Self-reported swelling, heaviness and tightness are symptoms commonly associated with BCRL [19, 27, 42]. In contrast to other studies, this study found that only the perception of arm swelling was associated with BCRL. This finding may result from two related elements of the current study that differ from previous research. Firstly, the use of both segmental and multiple whole arm BIS thresholds enabled correct identification of the women with mild and localised BCRL [31] who otherwise would have been classed as BCRL free as they did not meet the higher 3SD whole arm thresholds. Secondly, this study had similar proportions of women with treated BCRL and women who had recently been diagnosed but had not started treatment in the BIS-DETECTED group. Early BCRL is characterised by soft pitting oedema [43]. The increased extracellular fluid that comprises this oedema may impact mechanoreceptors in the tissues and cause sensations of swelling [44], whereas other sensations such as heaviness and tightness may not be experienced until increases in limb volume occur as the lymphoedema progresses.

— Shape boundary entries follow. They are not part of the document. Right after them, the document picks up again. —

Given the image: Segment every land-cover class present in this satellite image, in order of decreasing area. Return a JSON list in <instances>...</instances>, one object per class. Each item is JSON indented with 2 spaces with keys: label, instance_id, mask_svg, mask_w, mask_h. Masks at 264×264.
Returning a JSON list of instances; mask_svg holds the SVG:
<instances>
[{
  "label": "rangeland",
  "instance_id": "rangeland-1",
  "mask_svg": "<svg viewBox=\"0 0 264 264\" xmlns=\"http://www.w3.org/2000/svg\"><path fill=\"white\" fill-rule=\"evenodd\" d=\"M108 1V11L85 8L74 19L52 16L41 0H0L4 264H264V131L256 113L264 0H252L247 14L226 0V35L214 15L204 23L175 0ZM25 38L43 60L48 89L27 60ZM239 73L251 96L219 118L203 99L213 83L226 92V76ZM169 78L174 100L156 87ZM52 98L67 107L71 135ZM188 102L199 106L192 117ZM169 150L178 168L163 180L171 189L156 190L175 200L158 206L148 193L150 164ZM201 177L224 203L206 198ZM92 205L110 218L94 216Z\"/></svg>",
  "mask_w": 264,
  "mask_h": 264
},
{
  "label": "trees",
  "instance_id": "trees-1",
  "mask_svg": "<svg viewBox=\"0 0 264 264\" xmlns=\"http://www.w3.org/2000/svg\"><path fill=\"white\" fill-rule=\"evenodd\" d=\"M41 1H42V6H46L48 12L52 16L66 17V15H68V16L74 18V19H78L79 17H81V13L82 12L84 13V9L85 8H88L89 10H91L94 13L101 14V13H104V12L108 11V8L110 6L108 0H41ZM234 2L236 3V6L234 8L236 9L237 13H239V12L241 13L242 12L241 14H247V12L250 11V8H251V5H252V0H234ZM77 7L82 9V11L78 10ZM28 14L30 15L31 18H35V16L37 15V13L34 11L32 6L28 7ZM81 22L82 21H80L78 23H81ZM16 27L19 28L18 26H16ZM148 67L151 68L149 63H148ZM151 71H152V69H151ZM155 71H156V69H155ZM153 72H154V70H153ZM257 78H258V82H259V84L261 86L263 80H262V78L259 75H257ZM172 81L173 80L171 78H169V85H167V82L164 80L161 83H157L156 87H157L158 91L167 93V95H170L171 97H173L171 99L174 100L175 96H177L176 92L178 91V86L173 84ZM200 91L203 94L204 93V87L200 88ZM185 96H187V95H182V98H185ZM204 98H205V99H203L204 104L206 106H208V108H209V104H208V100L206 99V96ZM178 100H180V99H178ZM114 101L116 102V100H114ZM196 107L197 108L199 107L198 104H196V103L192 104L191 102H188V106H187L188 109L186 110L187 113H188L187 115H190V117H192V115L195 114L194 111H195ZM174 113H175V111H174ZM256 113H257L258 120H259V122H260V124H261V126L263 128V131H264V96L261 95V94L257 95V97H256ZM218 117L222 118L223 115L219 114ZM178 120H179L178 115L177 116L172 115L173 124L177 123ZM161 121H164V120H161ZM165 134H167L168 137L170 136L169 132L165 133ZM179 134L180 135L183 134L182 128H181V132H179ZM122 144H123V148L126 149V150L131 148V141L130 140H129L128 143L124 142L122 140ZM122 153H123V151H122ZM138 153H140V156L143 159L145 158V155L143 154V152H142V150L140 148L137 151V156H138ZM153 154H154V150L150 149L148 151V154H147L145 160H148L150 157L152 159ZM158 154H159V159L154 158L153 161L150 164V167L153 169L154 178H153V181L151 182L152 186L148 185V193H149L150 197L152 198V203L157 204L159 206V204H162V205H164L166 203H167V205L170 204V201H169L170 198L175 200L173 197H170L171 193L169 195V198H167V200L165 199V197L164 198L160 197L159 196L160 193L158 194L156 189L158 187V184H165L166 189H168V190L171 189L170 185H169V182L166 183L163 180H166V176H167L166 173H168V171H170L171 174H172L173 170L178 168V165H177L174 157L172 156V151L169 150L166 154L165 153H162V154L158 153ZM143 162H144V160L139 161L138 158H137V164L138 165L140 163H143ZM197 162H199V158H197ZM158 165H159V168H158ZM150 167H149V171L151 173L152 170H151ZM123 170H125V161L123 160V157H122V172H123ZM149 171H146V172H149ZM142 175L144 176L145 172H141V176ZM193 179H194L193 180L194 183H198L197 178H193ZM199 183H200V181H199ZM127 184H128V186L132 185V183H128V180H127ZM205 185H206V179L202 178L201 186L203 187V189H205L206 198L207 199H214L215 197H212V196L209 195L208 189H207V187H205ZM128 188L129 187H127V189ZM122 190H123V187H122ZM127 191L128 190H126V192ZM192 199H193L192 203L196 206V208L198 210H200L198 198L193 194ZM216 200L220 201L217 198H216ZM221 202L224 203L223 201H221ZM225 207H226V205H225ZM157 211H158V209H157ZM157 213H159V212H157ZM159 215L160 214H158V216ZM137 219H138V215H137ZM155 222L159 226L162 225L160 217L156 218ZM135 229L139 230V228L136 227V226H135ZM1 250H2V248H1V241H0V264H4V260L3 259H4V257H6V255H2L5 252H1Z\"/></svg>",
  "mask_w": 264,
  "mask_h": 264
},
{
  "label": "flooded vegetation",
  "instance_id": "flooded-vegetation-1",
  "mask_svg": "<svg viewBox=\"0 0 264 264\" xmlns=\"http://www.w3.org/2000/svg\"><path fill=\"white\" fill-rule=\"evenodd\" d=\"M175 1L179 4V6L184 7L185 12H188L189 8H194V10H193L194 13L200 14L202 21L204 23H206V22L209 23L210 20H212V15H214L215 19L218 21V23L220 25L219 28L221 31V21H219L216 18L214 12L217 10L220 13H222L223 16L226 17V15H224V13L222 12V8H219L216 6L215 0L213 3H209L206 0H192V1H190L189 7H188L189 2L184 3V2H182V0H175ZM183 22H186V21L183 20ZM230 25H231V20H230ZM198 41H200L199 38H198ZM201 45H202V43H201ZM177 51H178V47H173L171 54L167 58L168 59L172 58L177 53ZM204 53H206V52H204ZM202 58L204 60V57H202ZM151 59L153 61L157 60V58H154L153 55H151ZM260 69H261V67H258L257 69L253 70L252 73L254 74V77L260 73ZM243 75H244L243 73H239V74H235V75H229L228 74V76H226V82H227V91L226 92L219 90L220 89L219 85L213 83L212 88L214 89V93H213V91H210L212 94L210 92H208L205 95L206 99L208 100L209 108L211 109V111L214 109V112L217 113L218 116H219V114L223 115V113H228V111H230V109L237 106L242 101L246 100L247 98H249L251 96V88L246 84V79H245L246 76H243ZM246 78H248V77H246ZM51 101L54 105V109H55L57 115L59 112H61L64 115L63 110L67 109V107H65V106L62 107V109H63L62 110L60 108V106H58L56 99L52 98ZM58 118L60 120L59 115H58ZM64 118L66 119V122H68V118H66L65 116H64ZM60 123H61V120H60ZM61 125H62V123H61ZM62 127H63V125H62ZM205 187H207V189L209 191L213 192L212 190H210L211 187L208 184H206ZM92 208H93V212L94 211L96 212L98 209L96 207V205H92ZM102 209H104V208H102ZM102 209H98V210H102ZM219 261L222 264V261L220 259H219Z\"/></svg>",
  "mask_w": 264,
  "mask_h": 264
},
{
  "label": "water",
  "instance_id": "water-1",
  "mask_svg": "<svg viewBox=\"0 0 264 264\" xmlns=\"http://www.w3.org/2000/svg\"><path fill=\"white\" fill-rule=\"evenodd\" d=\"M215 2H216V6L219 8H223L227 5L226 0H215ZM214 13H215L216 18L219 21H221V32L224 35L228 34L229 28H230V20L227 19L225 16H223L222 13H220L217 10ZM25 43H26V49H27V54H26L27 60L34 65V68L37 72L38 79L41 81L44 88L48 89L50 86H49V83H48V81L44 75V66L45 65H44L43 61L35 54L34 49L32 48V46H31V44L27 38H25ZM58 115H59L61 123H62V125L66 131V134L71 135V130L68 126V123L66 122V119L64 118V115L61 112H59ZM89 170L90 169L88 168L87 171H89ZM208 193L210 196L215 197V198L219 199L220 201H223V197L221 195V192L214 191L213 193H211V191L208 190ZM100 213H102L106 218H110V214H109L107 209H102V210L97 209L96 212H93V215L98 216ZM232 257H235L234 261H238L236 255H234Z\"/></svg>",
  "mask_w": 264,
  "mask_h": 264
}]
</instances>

There were some limitations to this study. One of the biggest challenges in lymphoedema research is correctly classifying women as to the presence or absence of BCRL. Precedence in this study was given to BIS classification of lymphoedema rather than to clinical diagnosis to provide confidence in the accuracy of results [3]. Whilst we are confident that women were correctly identified as having lymphoedema through the application of multiple whole arm and segmental BIS thresholds, without a comparison pre-surgery baseline we cannot be entirely confident that all women who did not meet these thresholds were correctly classified as BCRL free. Secondly, the specificity of the pinch tests may have been negatively impacted by prior treatment. Twelve (23%) women in the NOT-DETECTED group had undergone treatment for clinically diagnosed BCRL. Successful treatment of their BCRL resulted in these women being allocated to the NOT-DETECTED group as they no longer met BIS thresholds. However, ten (83%) of these women still presented with either a positive forearm or upper arm pinch test, possibly due to pathological tissue changes, for example, preferential adiposity of their affected arm, that are not impacted by conservative treatment programs [45]. Finally, further prospective research is required to confirm the utility of the swelling/pinch test criteria as a BCRL screening process and the best procedure for education and implementation of self-assessment screening.

Conclusion

Women at risk of BCRL are able to undertake their own screening to determine their likelihood of lymphoedema development. The screening process is based on the presence of perceived swelling in the at-risk arm and assessment of inter-limb tissue texture differences between the forearms. This combination of perceived symptoms and physical signs of BCRL accurately identifies women without BCRL as well as women who require further investigation. Self-screening by women at risk of BCRL provides an alternative screening approach to one that is therapist driven. In addition to providing reassurance regarding BCRL-free status or signalling need for further clinical assessment, self-assessment may have other positive self-efficacy and self-care agency benefits for breast cancer survivors.